3. Confidentiality – Selected document contents can only be disclosed to authorized subjects based on access control policies.[1]
XML (eXtentsible Markup Language) is currently the most valuable mechanism for data exchange across the Internet. Private and public enterprises are increasingly using the “Web as the main source of information dissemination”[1]. This can take the form of providing documents upon user requests or actively broadcasting documents to interested clients.
Due to the widespread use of XML on the Internet, there is a strong need for mechanisms for securing XML documents. Since XML is primarily Internet based it provides the opportunity for other to sniff or spoof information. Traditional methods of establishing trust aren’t applicable on the Internet.
XML Signatures can be applied to any digital content. There are several reasons why XML Signatures are more effective than alternative mechanisms for protecting data in transit such as SSL. Firstly, XML Signatures “entwined within the XML data are more portable since it is part of the data rather than a sub-layer that is stripped off as the data is retrieved from the network. Secondly, an XML Signature may be applied to a complete document, parts of a single document or many documents from many sources”[5].
2. XML Basics
The basic building blocks of an XML document are tagged elements. These elements can be nested at any depth and can contain other elements leading to an eventual hierarchical structure.
Each element is delimited by two tags – start tag and end tag. The start tag is placed at the beginning of the element, and the end tag at the end of the element. These tags are denoted by angle brackets (< and >), and the name inside the tags denotes the tag name, which indicates the type of the element. Each element can contain any number of attributes that provide additional information about the element. An attribute is a pair of words consisting of a name and a value written in the form: x = “y”, where x is the name and y is the value.

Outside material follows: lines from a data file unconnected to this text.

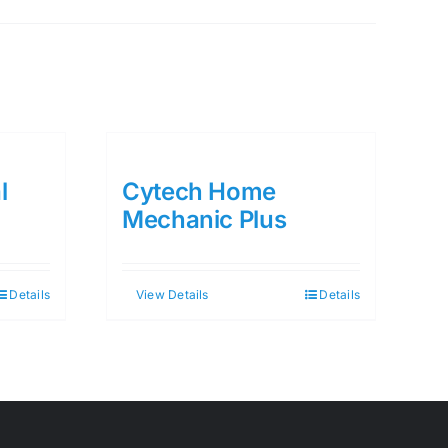
l
Cytech Home
Mechanic Plus
Details
View Details
Details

In Figure 1 below, the elements are ‘professor’, ‘name’, ‘address’, ‘street’, ‘city’, and ‘course’, while an attribute is ‘country’.
Figure 1
<professor>
<name>William Farmer</name>
<education>Ph.D. Mathematics</education>
<teaching>SE 4C03
<lecturestyle>Presentation</lecturestyle>
<workload>Heavy</workload>
</teaching>
<research>IMPS</research>
<email>wmfarmer@mcmaster.ca</email>
<address Country = “US”>
<street>99 Example Street</street>
<city>Boston</city>
</address>
<salary>$200000</salary>
</professor>
3. Benefits of XML
XML differs from HTML in that it permits information providers to define their own tag elements, allows nesting and parent/child relationships, and defines its grammar for others to use.
“XML as a data container is ideal due to its simplicity, richness of data structure, and being text based the XML document is very easy for humans to understand”[7]. An XML format is also very extendible since it is very easy to create new element names and attributes.
The major benefit of XML is that it allows the presentation of data from
multiple sources. This begs the question:
3.1. How does XML present data from various sources?
1. Information can be collected from sources spread across the Internet into one instance and then presented.
2. Provide pointers and links to applicable information at different locations.
In either case the end result to the user looks the same.